Warmack is considered a surefire first-round pick in this year’s draft, which runs April 25-27, and some analysts believe he’ll even become a top-10 pick. A guard hasn’t cracked the top 10 since the New Orleans Saints selected Chris Naeole 10th overall in 1997.

The Browns have the sixth overall pick, and they’re in the market for a guard partly because the status of Jason Pinkston remains uncertain. Pinkston, a starting left guard, had his 2012 season cut short after doctors discovered a blood clot in his lung. The Browns talked to Warmack at the combine, and they’re scheduled to bring North Carolina’s Jonathan Cooper, another guard some believe has top-10 potential, to their headquarters for a pre-draft visit.

However, Browns CEO Joe Banner might as well have scoffed when asked at the combine if it would be too early to draft a guard at No. 6.

“I mean if you knew he was [hall of famer] John Hannah I guess maybe not, but it wouldn’t fit,” Banner said. “I wouldn’t rule anything out, but it wouldn’t philosophically fit with how we’re approaching the priorities and how we’re building the team. That doesn’t mean that there isn’t an exception or unusual situation or a player that’s so special that you wouldn’t look at.”

In other words, Warmack and Cooper would probably only become realistic options for the Browns if they traded down, which isn’t out of the question. NFL Network analyst Mike Mayock, on the other hand, believes Warmack is the best player in this year’s draft and wouldn’t balk at nabbing him in any slot.

“I would have no hesitation taking Chance Warmack at 10,” Mayock said last month during a conference call. “And to be honest with you, if I was [picking] one through nine, I wouldn’t have any hesitation of taking him, either.”

Warmack, 21, is determined to prevent the hype from going to his head.

“It makes me feel good to get the level of respect in that manner,” said Warmack, an Atlanta native. “But at the same time, I don’t really pay attention to that too much. I know where I came from, I know where I started and that’s the same mentality I have now. I appreciate the praise, but nothing’s perfect. I’m human. I make mistakes.”

His resume suggests he hasn’t erred often.

Warmack started all 40 games at left guard during the past three seasons, paving the way for Lacy and former Alabama and current Browns running back Trent Richardson to help the Crimson Tide win the past two national championships.

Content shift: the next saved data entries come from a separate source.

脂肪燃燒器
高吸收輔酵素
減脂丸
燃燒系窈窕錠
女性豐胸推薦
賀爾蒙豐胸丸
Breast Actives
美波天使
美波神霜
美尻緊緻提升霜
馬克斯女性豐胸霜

“Playing beside Chance, that’s a huge advantage,” said Barrett Jones, who started at center for Alabama this past season and left tackle the year before. “He really made me look good. A lot of my highlight film has to be on combo blocks with Chance.”

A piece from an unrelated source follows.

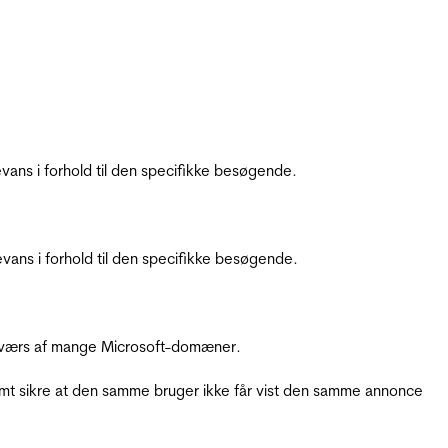
ans i forhold til den specifikke besøgende.
ans i forhold til den specifikke besøgende.
å tværs af mange Microsoft-domæner.
amt sikre at den samme bruger ikke får vist den samme annonce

As a senior, Warmack was a unanimous first-team All-American and first-team All-SEC selection. During the 2012 regular season, Warmack allowed 3½ sacks in 287 pass attempts, led the team with 37 pancake blocks and graded out at an average of 89.4 on his assignments, according to Alabama.

“What makes him special?” Alabama offensive tackle D.J. Fluker said. “The nastiness that he’s got — that’s the main thing. He’s aggressive. [He] let’s you know that he dominated you when he walks back and looks at you in the face.”

Warmack believes his mean streak has evolved.

“As I got to college, I kind of understood it better in terms of no mercy,” said Warmack, who’s known for donning small jerseys and letting his gut hang out on the gridiron. “It’s not play. This is a real game, and I think that’s the mentality that you’re going to have to have going to the next level.

“You just get into that zone, and you just block everything out. You have to execute on the play. Whoever’s playing against you is the enemy. I don’t know them. They don’t know me. So it’s fair game.”

Warmack said it would be an honor to be drafted early especially because guards seldom are. Clad in a bright orange hoodie, black track pants and sky blue tennis shoes while he stood behind the podium at the combine, Warmack acknowledged he doesn’t play a glamorous position. Still, he has no complaints.

“I’m not a glamorous person — look at what I’m wearing,” Warmack said, drawing more laughter. “I love it, though. I love being big and mean.”